S5
— Je peux en parler facilement, ce n’est pas refoulé. Mais je n’en ai jamais parlé, parce que tout le monde s’en fout. Avec Marion, c’est parce que…
— Non, ce n’est pas une esquive ! C’est pour donner le contexte… Bref, en début de première, elle est arrivée. Ils devaient être une demi-douzaine de nouveaux, comme chaque année, mais son apparition dans la cour a fait espérer à chaque garçon qu’elle allait être dans sa classe. Elle était jolie, mais surtout elle dégageait une grâce, non plutôt une forte aura sexuelle, contrastant avec ses vêtements et ses gestes, très classiques et très sages. Cette disjonction participait sans doute à son attrait. J’ai du mal à en rendre compte, mais tous les regards étaient tournés vers elle. Y compris les miens ! Elle s’adressa à un groupe et se dirigea vers nous. Elle nous demanda si nous étions bien la 1ère S2, puis nous dit simplement bonjour. Elle est restée près de nous et nous sommes rentrés ensemble. Cela a débuté aussi simplement. J’ai tout de suite remarqué ses yeux. D’abord, elle portait d’immenses lunettes rondes qui soulignaient leur écarquillement. Ce qui était troublant était que j’y lisais tantôt de l’émerveillement, tantôt de la frayeur. C’est la première image que j’ai d’elle et elle m’est restée. Elle semblait double.
— Un peu forcés, mais trop heureux, nous l’avons accueilli. Sam débordait d’attentions envers elle, avec sa gentillesse naturelle, Antoine l’admirait et la protégeait. Et moi, je me sentais attiré, car je lui devinais des points communs avec moi, sans percevoir lesquels. J’avais l’impression de la connaître depuis toujours.
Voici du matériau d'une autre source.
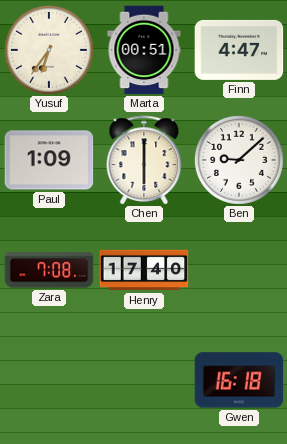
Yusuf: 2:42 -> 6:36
Voilà, c’est tout. Elle s’est installée parmi nous. Elle était très différente de ce qu’elle semblait être. Si elle avait le contact facile, elle était en fait très réservée. Le premier mois, les garçons les plus hardis vinrent tous, sous tous les prétextes. Elle les a écartés. C’était curieux, c’est comme si elle nous avait choisis comme gardes du corps !
— Moi ? Ce que je ressentais ? Mais rien ! Enfin, je ne sais pas. Je n’ai pas les mots. Sauf que, le matin, quand elle arrivait, j’étais rassuré. Non, ce n’est pas cette impression. J’étais rempli. Je me sentais bien. C’était à côté de moi qu’elle s’asseyait. Sam lui avait laissé la place. Il s’était mis à côté d’Antoine et on formait un bloc. C’était facile. Antoine était un gentil dragueur. Il était un des premiers à avoir eu des petites copines.
— Jamais je n’aurais osé aborder une fille pour lui demander d’être ma petite amie, j’avais trop peur d’un refus, tellement probable ! Antoine m’avait poussé plusieurs fois, me susurrant qu’une telle ou une telle me regardait gentiment. Si elles me l’avaient demandé, j’aurais dit oui, mais je ne pouvais pas faire le premier pas.
— Avec Aurélie, c’était différent.
— Ah, c’est la première fois que je dis son nom ? Bon. Je n’ai pas de problème avec son nom…
— Oui, avec elle, c’était facile, car elle n’était pas notre petite amie, juste la quatrième. On faisait juste un peu attention à nos vannes. Antoine était plein de tacts, n’osant pas avancer, comme intimidé. Samuel était celui qui lui montrait le plus d’affection, mais avec retenue. Je dirais plutôt le plus de gentillesse. Moi, je me sentais bien près d’elle, évitant de le montrer, ayant peur, en le lui exprimant, qu’elle se recule.
— Elle paraissait être bien parmi nous, sans en demander plus. Elle ne nous faisait aucune avance. C’était juste comme si elle avait été une copine. Une bonne copine. Pourtant, tous les quatre, nous savions qu’il y avait autre chose. J’en suis sûr.
— C’est apparu petit à petit. C’est curieux. Ce n’était pas une relation à quatre, c’était nous trois, et elle avec chacun de nous.
— On n’a jamais parlé de notre relation. D’abord, il n’y avait pas de mots. C’était un ressenti. Et puis… il y avait autre chose. Ça aussi, on le savait.
— C’est flou, tout ce que je raconte, non ? Que des impressions. Pourtant, je vous jure que c’était fort.
— C’est bizarre, c’est la première fois que j’en parle.